EL PASO — Progress on the $120 million El Paso Children’s Hospital is most evident in the steel and concrete tower rising from the earth near University Medical Center.
Although the hospital won’t open for two more years, it already is beginning to attract pediatric subspecialists to El Paso and to increase the number of pediatric physicians here.
“The opportunity to participate in the development of the new children’s hospital and the development of the medical school were major attractions,” said Dr. William McIlvaine, a pediatric anesthesiologist. He practices at University Medical Center and will move his work to the independently operated children’s hospital when it opens in 2012.
McIlvaine is employed by the new Texas Tech University Health Sciences Center Paul L. Foster School of Medicine.
“As far as I know, I’m the first board-certified, fellowship-trained pediatric anesthesiologist in El Paso,” he said.
He said he has been busy since he moved to El Paso from Los Angeles in September.
“The demand right now at University Medical Center is substantial — we see a lot of newborns that need surgery,” he said “Infants and children are not small adults, and the needs of infants and children and their families are different than of adults.”
Jim Valenti, chief executive officer of UMC, is also handling that job at the developing children’s hospital. But a national search has begun for a CEO, and the job probably will be filled in the summer.
Recruitment of other doctors and health-care professionals also continues.

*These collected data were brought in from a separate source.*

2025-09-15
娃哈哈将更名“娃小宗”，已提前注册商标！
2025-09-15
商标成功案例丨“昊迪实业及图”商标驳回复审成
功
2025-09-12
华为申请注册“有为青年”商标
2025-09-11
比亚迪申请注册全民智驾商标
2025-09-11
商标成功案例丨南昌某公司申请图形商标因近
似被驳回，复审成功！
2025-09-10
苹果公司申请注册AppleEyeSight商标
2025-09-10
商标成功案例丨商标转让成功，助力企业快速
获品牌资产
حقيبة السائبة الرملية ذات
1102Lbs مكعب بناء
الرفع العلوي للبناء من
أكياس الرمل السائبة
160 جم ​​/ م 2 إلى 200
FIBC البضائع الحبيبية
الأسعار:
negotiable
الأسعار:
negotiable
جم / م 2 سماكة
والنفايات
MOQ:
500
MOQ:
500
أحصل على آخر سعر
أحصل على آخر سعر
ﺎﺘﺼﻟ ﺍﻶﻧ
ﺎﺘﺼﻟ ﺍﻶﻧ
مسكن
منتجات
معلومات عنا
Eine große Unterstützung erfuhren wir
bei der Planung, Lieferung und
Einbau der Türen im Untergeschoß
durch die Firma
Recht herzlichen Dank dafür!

“We are attracting a lot of individuals who have roots in El Paso and who want to return to El Paso, or who have spouses or family from El Paso who want to come back,” Valenti said.

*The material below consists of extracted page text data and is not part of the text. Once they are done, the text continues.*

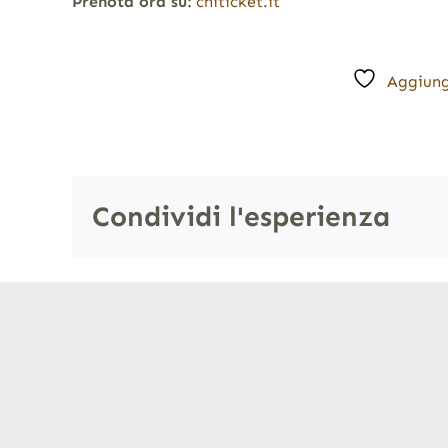
Prenota ora su:
cniticket.it
Aggiung
Condividi l'esperienza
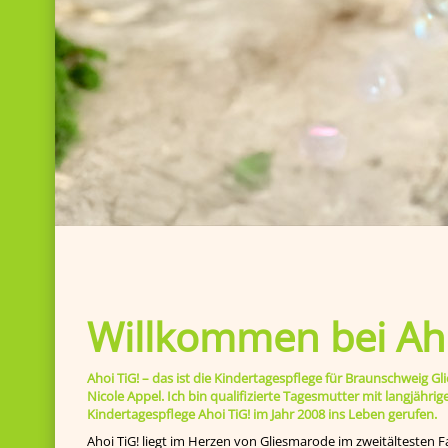
Willkommen bei Aho
Ahoi TiG! – das ist die Kindertagespflege für Braunschweig
Nicole Appel. Ich bin qualifizierte Tagesmutter mit langjähr
Kindertagespflege Ahoi TiG! im Jahr 2008 ins Leben gerufen.
Ahoi TiG! liegt im Herzen von Gliesmarode im zweitältesten F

He said the children’s hospital and medical school are a good package to present to possible transplants.
“The children’s hospital helps the medical school by providing clinical opportunities for learning, as well as for the nursing schools of UTEP, the Texas Tech School of Nursing and the community college,” Valenti said.
He said the medical professionals who have arrived or soon will arrive are in neonatology, perinatology, adolescent medicine, child development, endocrinology and in the pediatric specialties of surgery, anesthesiology, orthopedics, oncology, infectious disease, pathology, radiology and emergency medicine. A pediatric intensivist has also been recruited.

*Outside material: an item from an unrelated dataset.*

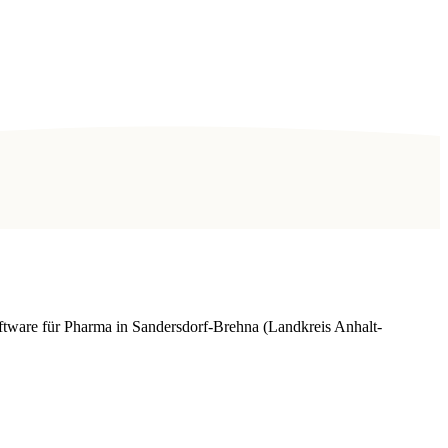
tware für Pharma in Sandersdorf-Brehna (Landkreis Anhalt-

In addition, UMC has started a pediatric intensive care transport team and a neonatal intensive care transport team to bring children from elsewhere in the region to the hospital.
Valenti said the children’s hospital and the medical school are working together to recruit a physician in chief for the hospital who will also be the chair of pediatrics at the Foster School of Medicine. That hire is expected to be made by this spring.
Dr. Clint Woosley, who specializes in pediatric critical care, arrived in El Paso in December 2008. He said he was attracted by the construction of the children’s hospital, which is to open in spring 2012.
“It’s a chance to really build a program and make an impact on the community,” he said. “What interested me was coming to a place that really cares about building quality programs.”
Voters approved construction of the children’s hospital in November 2007. Construction began on Feb. 14, 2009. Children’s hospital officials will celebrate the placement of the last piece of structural steel on the building during a ceremony on Feb. 13. At the peak of construction, 600 workers will be on site at once.
The hospital will occupy the top five floors of the 10-story tower being constructed. Its lower floors will encompass UMC’s mother-baby unit.
The children’s hospital will have 146 patient beds and encompass 225,000 square feet.
It will feature a 50-bed nenonatal intensive care unit, 22-bed pediatric intensive care unit, operating room suites, procedure rooms, an emergency department and areas for oncology, pediatric radiology and pathology.
Some of the units will be housed in a second building to be constructed north of the tower.
The lower floors of the large tower will house UMC’s labor and delivery units, nurseries, maternal-child units and postpartum rooms.
Among the features of the children’s hospital will be oversize patient rooms to accommodate several family members at once.
Sam Legate, chairman of the El Paso Children’s Hospital Board of Directors, said construction should be completed by about fall 2011.
“This will provide help to children who aren’t getting it otherwise,” he said.
Legate said development of the children’s hospital, together with the opening of the medical school, the expansion of University Medical Center, the development of the Texas Tech campus into a full-fledged Health Sciences Center, and ongoing advancements at the University of Texas at El Paso’s School of Nursing will dramatically improve the state of the region’s health-care system.
“We’ll become a go-to city for health care,” he said.
The evolution of the region’s health-care services is evident to the health-care professionals who have already made the leap to work in El Paso.
“I think that so far El Paso is a great secret of the Southwest and West Texas,” said McIlvaine, the pediatric anesthesiologist.
“As it’s discovered, it will grow substantially. The development of the medical school and the opening of the children’s hospital are indications of that.”